На столе две нетронутые бутылки самогона, хлеб, нарезанное сало, глиняные миски с холодцом. Но Гондий ни к чему не притрагивается. Злые глаза его, неожиданно вспыхивающие, как угли, обжигают хозяина. Однако, не чувствуя за собой вины, Лоза спокойно наливает гостю стакан. На лице хозяина — ни тени страха, беспокойства или смущения.

— Не прикидывайся овечкой, — в упор смотрит Гондий. — Только ты знал, где оставили бензин. Давай сюда канистру, соль тебе в очи!

— Нехай надо мной вороны крякают, если я к тому бензину руку приложил, друже провиднык[8].

Сутулый, большеглазый, с мальчишеским лицом бандит по кличке «Флояра» кивнул на стаканы: мол, выпьем?

Гондий решительно отодвинул от себя стакан.

— Выпей, Апостол, не обижай хозяина, — сказал Лоза, присаживаясь к Гондию. — Христом богом заверяю, не брал бензина. Может, утром какая холера и притащит ту канистру в сельсовет. Верь мне, как тяжелый крест, ниспосланный злой долей, тащу на себе эту службу. Скоро конец? Скоро конец? Когда начнется?

Чуткий слух Гондия все время насторожен. Кто-то со двора подает сигналы тревоги. Гондий схватился за автомат. Ждет…

Не по возрасту легко вбежала хозяйка.

— Ну? — настороженно глянул Лоза.

— Стучала в дверь… а потом и в окно… Ни ее, ни матери добудиться не смогла… Но лампа в хате не погашена.

Лоза видит, как Гондий из-под приспущенных век недоверчиво косится на Мотрю.
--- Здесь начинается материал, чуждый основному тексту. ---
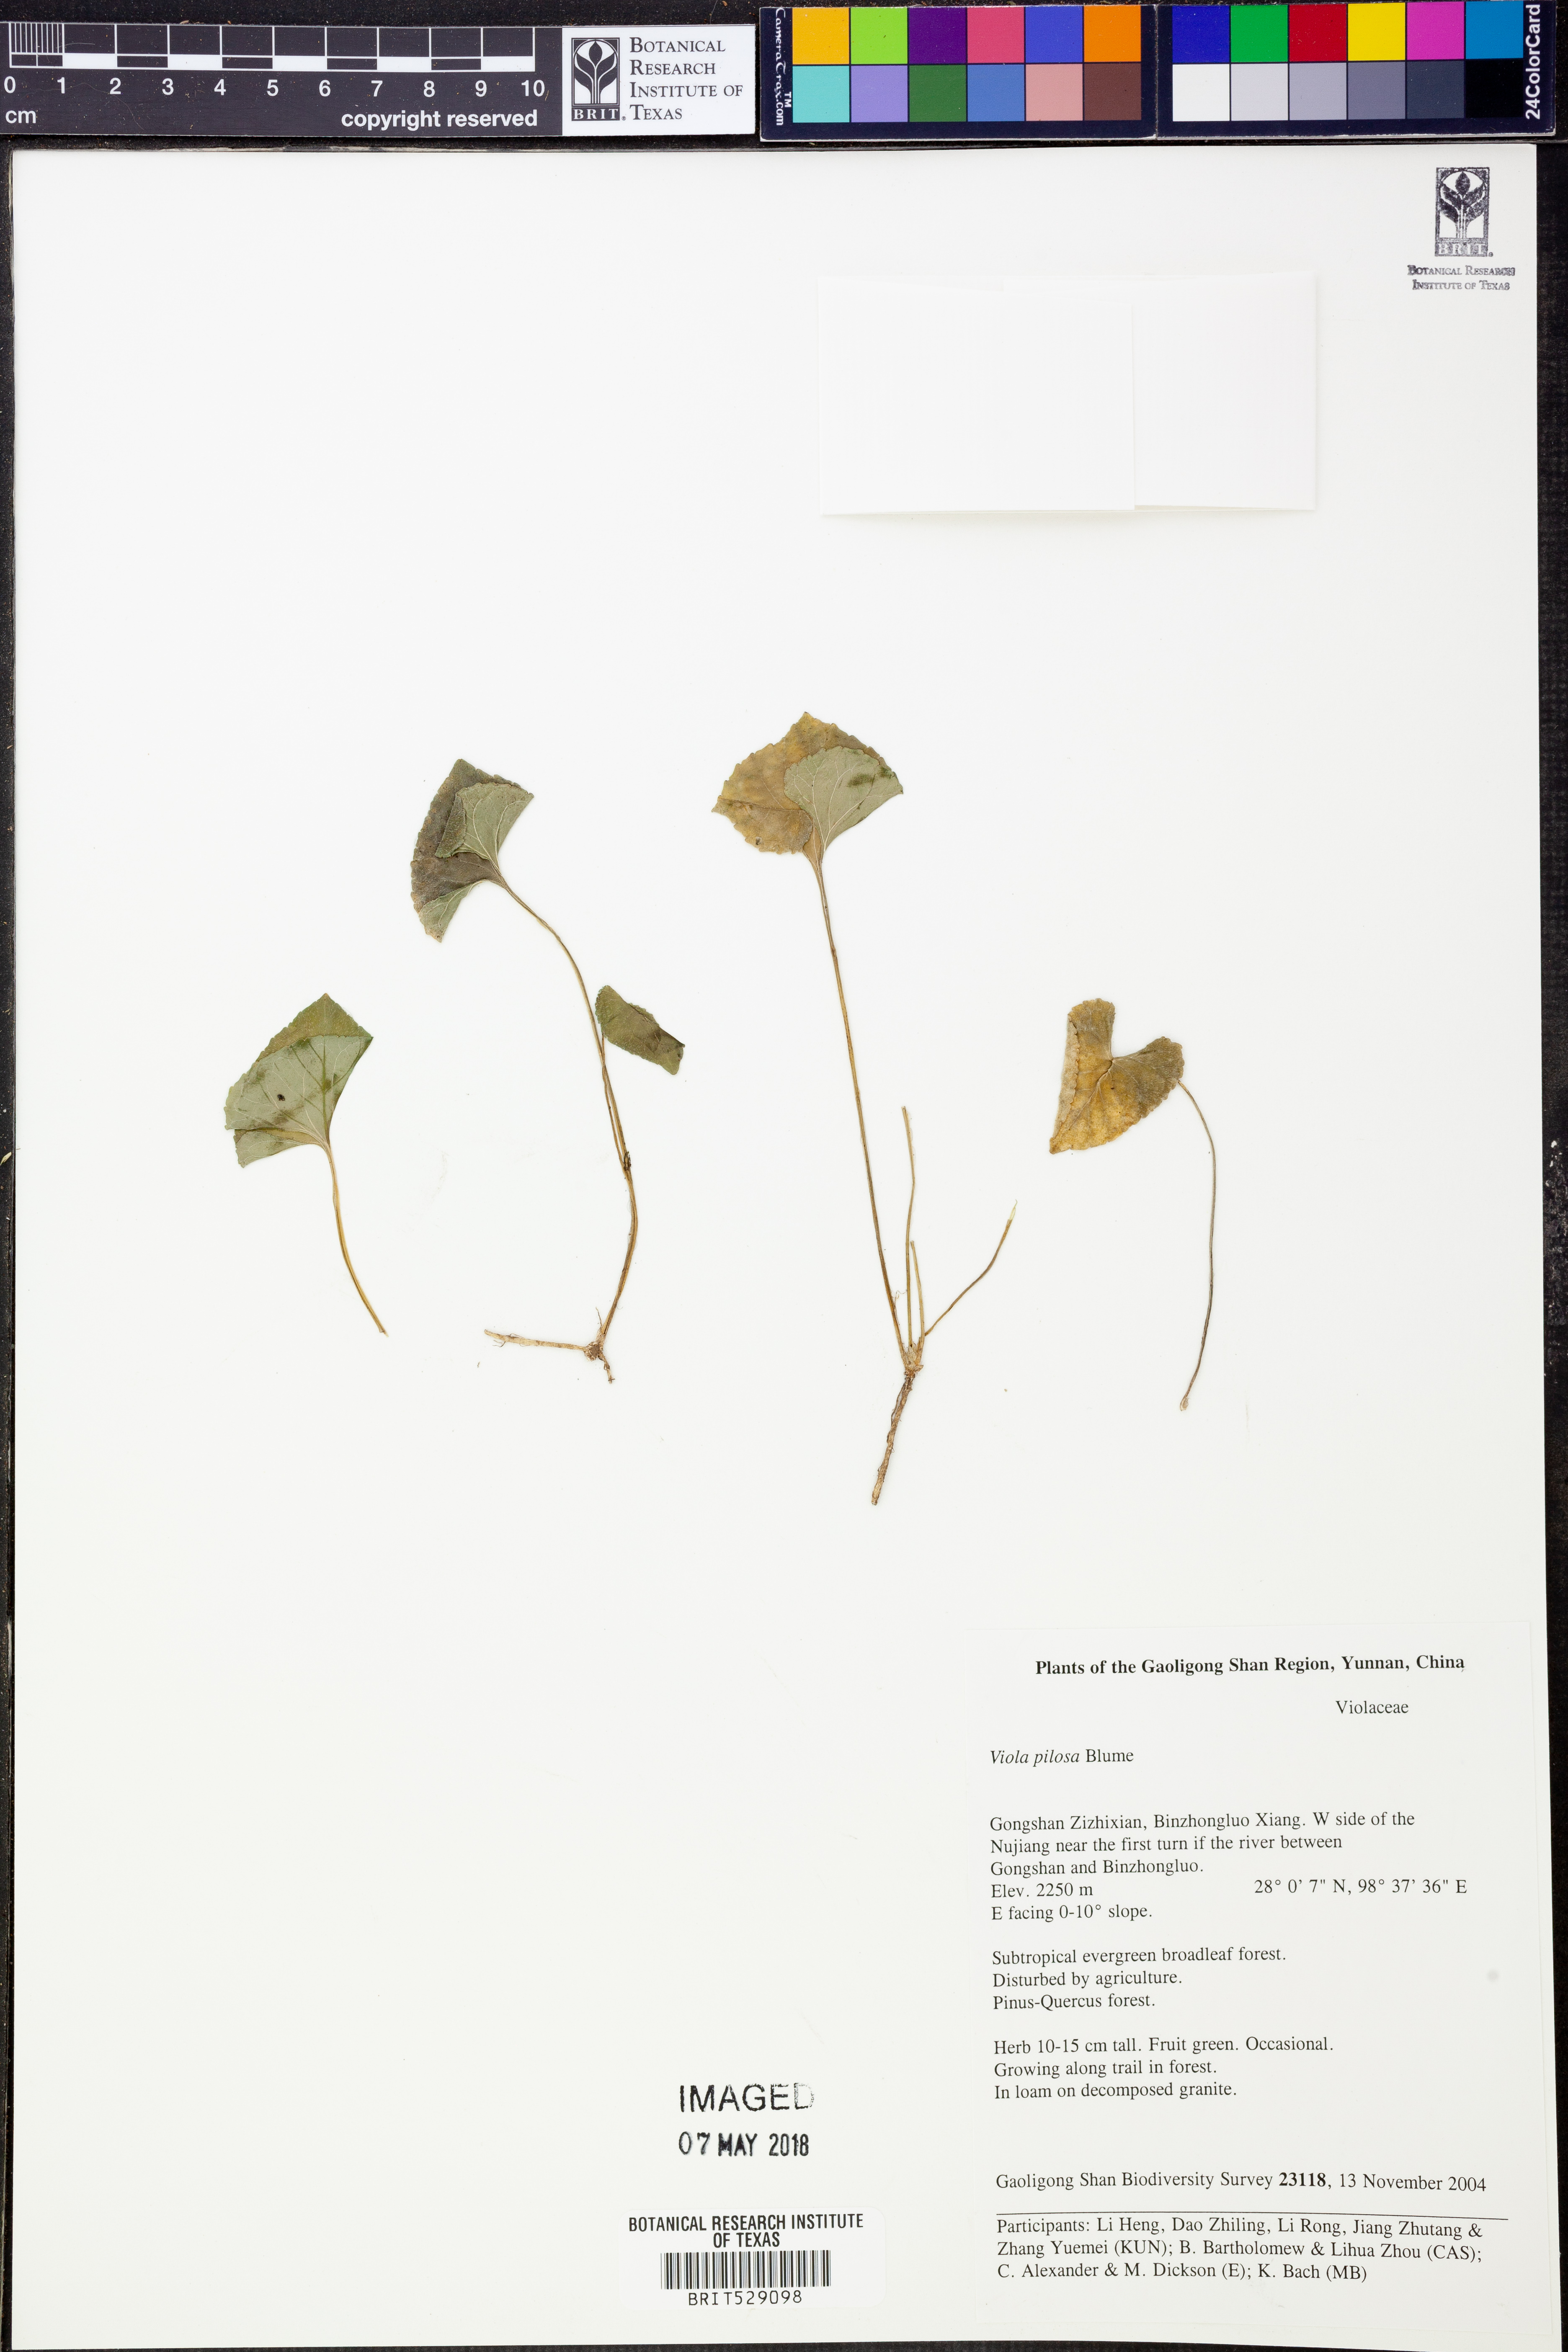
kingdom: Plantae
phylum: Tracheophyta
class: Magnoliopsida
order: Malpighiales
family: Violaceae
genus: Viola
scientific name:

— А у Гавришей? — спешит Лоза разрядить накаленную обстановку.

— Была, — кивнула жена. — Передала, что утром Михайлину в район, к секретарю партейному вызывают… Заторопилась она пораньше уложить детей. Я тоже пошла. Уже на улице из-за плетня увидела: старуха лампу погасила.

— Академики тоже в хате были?

— Нет, — Мотря отвела глаза, словно боялась себя выдать. Насчет Михайлины она соврала: не заходила к ней, а только, пробегая мимо дояркиной хаты, видела — кто-то задул лампу. И тогда ей подумалось, ведь все равно никуда уже Христина утром не поедет, эти изверги не пощадят ни ее, ни старую мать, детей, даже младенца в колыбели… И ей, Мотре, незачем приобщаться к этим зверствам — все же меньше греха на душе…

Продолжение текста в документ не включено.